● **AIM OF THE TASK**
All entries below must be written out verbatim, and the images must be dropped.
::: SOURCE INFORMATION
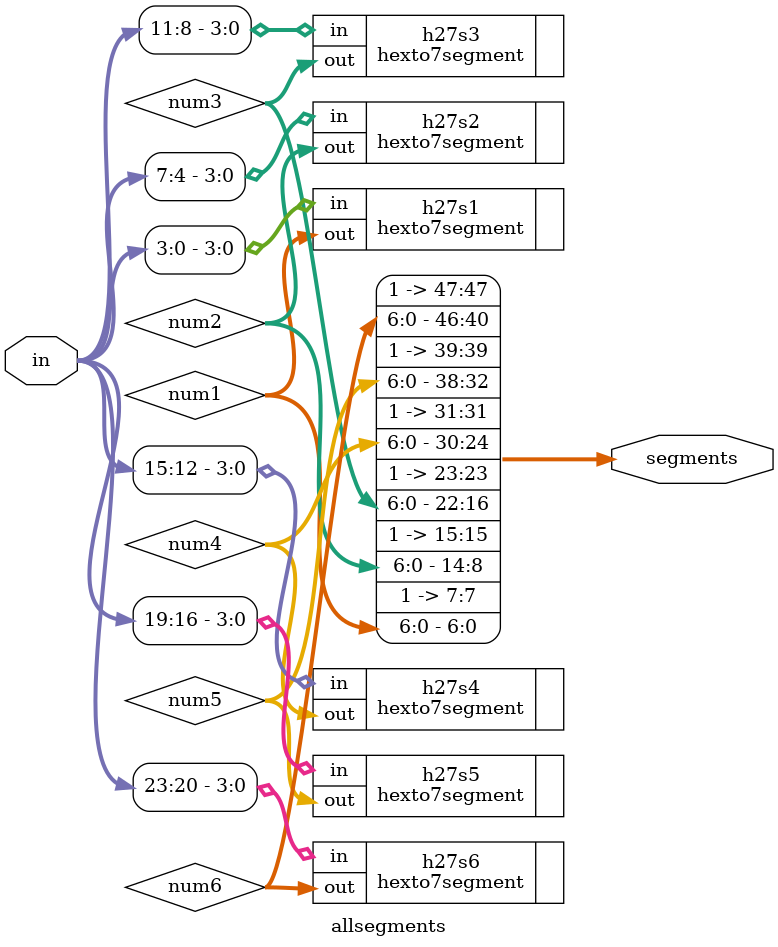
<source format=sv>
module allsegments(
	input [23:0] in,
	output [47:0] segments
);

logic [6:0] num1;
logic [6:0] num2;
logic [6:0] num3;
logic [6:0] num4;
logic [6:0] num5;
logic [6:0] num6;

hexto7segment h27s1(
	.in(in[3:0]),
	.out(num1)
);
hexto7segment h27s2(
	.in(in[7:4]),
	.out(num2)
);
hexto7segment h27s3(
	.in(in[11:8]),
	.out(num3)
);
hexto7segment h27s4(
	.in(in[15:12]),
	.out(num4)
);
hexto7segment h27s5(
	.in(in[19:16]),
	.out(num5)
);
hexto7segment h27s6(
	.in(in[23:20]),
	.out(num6)
);

always_comb begin
	segments[6:0] = num1;
	segments[7] = 1;
	segments[14:8] = num2;
	segments[15] = 1;
	segments[22:16] = num3;
	segments[23] = 1;
	segments[30:24] = num4;
	segments[31] = 1;
	segments[38:32] = num5;
	segments[39] = 1;
	segments[46:40] = num6;
	segments[47] = 1;
end

endmodule

</source>
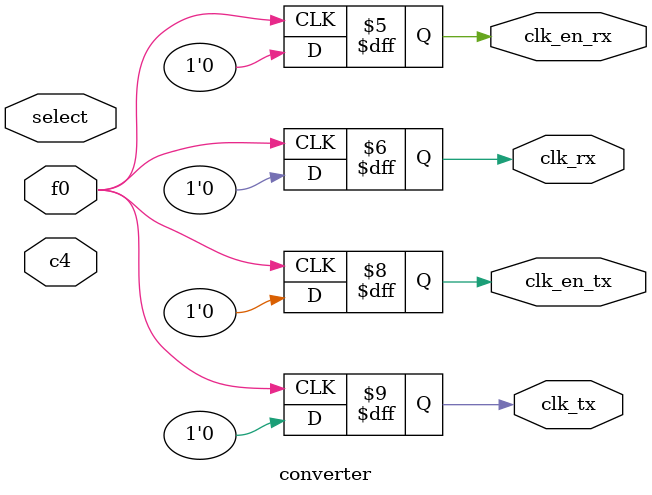
<source format=v>
module converter (
    input wire f0,
    input wire c4,
    input wire select,
    output reg clk_en_tx,
    output reg clk_en_rx,
    output reg clk_tx,
    output reg clk_rx
);
integer i,j,k,l;

always @ (negedge f0)
   begin
      clk_en_tx <= 1'b1;
   //   begin
         #122 clk_tx <= 1'b1;
         for (i=0; i<30; i=i+1) 
            begin
               #244 clk_tx <= 1'b0;
               #244 clk_tx <= 1'b1;
            end
         #244 clk_tx <= 1'b0;   
         #122 clk_en_tx <= 1'b0; 
         #122 clk_tx <= 1'b1; 
         #244 clk_tx <= 1'b0;  
  //    end
     end

always @ (negedge f0)
   begin
      clk_en_rx <= 1'b1;
    //  @ (negedge c4)
   //   begin
         #488 clk_rx <= 1'b1;
         for (j=0; j<31; j=j+1) 
            begin
               #244 clk_rx <= 1'b0;
               #244 clk_rx <= 1'b1;
            end
         #244 clk_rx <= 1'b0;   
         #122 clk_en_rx <= 1'b0; 
    //  end
   end

// always @ (negedge f0)
//    begin
//       clk_en_rx <= 1'b1;
//       @ (negedge c4)
//       begin
//          #244 clk_rx <= 1'b1;
//          for (k=0; k<31; k=k+1) 
//             begin
//                #244 clk_rx <= 1'b0;
//                #244 clk_rx <= 1'b1;
//             end
//          #244 clk_rx <= 1'b0;   
//          #122 clk_en_rx <= 1'b0; 
//       end
//    end

// always @ (negedge f0)
//    begin
//       clk_en_tx <= 1'b1;
//       @ (negedge c4)
//       begin
//          #244 clk_tx <= 1'b1;
//          for (l=0; l<30; l=l+1) 
//             begin
//                #244 clk_tx <= 1'b0;
//                #244 clk_tx <= 1'b1;
//             end
//          #244 clk_tx <= 1'b0;   
//          #122 clk_en_tx <= 1'b0; 
//          #122 clk_tx <= 1'b1; 
//          #244 clk_tx <= 1'b0;  
//       end
//    end 
endmodule
</source>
::::::
● **TASK RESPONSE**
<source format=sv>
module allsegments(
	input [23:0] in,
	output [47:0] segments
);

logic [6:0] num1;
logic [6:0] num2;
logic [6:0] num3;
logic [6:0] num4;
logic [6:0] num5;
logic [6:0] num6;

hexto7segment h27s1(
	.in(in[3:0]),
	.out(num1)
);
hexto7segment h27s2(
	.in(in[7:4]),
	.out(num2)
);
hexto7segment h27s3(
	.in(in[11:8]),
	.out(num3)
);
hexto7segment h27s4(
	.in(in[15:12]),
	.out(num4)
);
hexto7segment h27s5(
	.in(in[19:16]),
	.out(num5)
);
hexto7segment h27s6(
	.in(in[23:20]),
	.out(num6)
);

always_comb begin
	segments[6:0] = num1;
	segments[7] = 1;
	segments[14:8] = num2;
	segments[15] = 1;
	segments[22:16] = num3;
	segments[23] = 1;
	segments[30:24] = num4;
	segments[31] = 1;
	segments[38:32] = num5;
	segments[39] = 1;
	segments[46:40] = num6;
	segments[47] = 1;
end

endmodule

</source>
<source format=v>
module converter (
    input wire f0,
    input wire c4,
    input wire select,
    output reg clk_en_tx,
    output reg clk_en_rx,
    output reg clk_tx,
    output reg clk_rx
);
integer i,j,k,l;

always @ (negedge f0)
   begin
      clk_en_tx <= 1'b1;
   //   begin
         #122 clk_tx <= 1'b1;
         for (i=0; i<30; i=i+1) 
            begin
               #244 clk_tx <= 1'b0;
               #244 clk_tx <= 1'b1;
            end
         #244 clk_tx <= 1'b0;   
         #122 clk_en_tx <= 1'b0; 
         #122 clk_tx <= 1'b1; 
         #244 clk_tx <= 1'b0;  
  //    end
     end

always @ (negedge f0)
   begin
      clk_en_rx <= 1'b1;
    //  @ (negedge c4)
   //   begin
         #488 clk_rx <= 1'b1;
         for (j=0; j<31; j=j+1) 
            begin
               #244 clk_rx <= 1'b0;
               #244 clk_rx <= 1'b1;
            end
         #244 clk_rx <= 1'b0;   
         #122 clk_en_rx <= 1'b0; 
    //  end
   end

// always @ (negedge f0)
//    begin
//       clk_en_rx <= 1'b1;
//       @ (negedge c4)
//       begin
//          #244 clk_rx <= 1'b1;
//          for (k=0; k<31; k=k+1) 
//             begin
//                #244 clk_rx <= 1'b0;
//                #244 clk_rx <= 1'b1;
//             end
//          #244 clk_rx <= 1'b0;   
//          #122 clk_en_rx <= 1'b0; 
//       end
//    end

// always @ (negedge f0)
//    begin
//       clk_en_tx <= 1'b1;
//       @ (negedge c4)
//       begin
//          #244 clk_tx <= 1'b1;
//          for (l=0; l<30; l=l+1) 
//             begin
//                #244 clk_tx <= 1'b0;
//                #244 clk_tx <= 1'b1;
//             end
//          #244 clk_tx <= 1'b0;   
//          #122 clk_en_tx <= 1'b0; 
//          #122 clk_tx <= 1'b1; 
//          #244 clk_tx <= 1'b0;  
//       end
//    end 
endmodule
</source>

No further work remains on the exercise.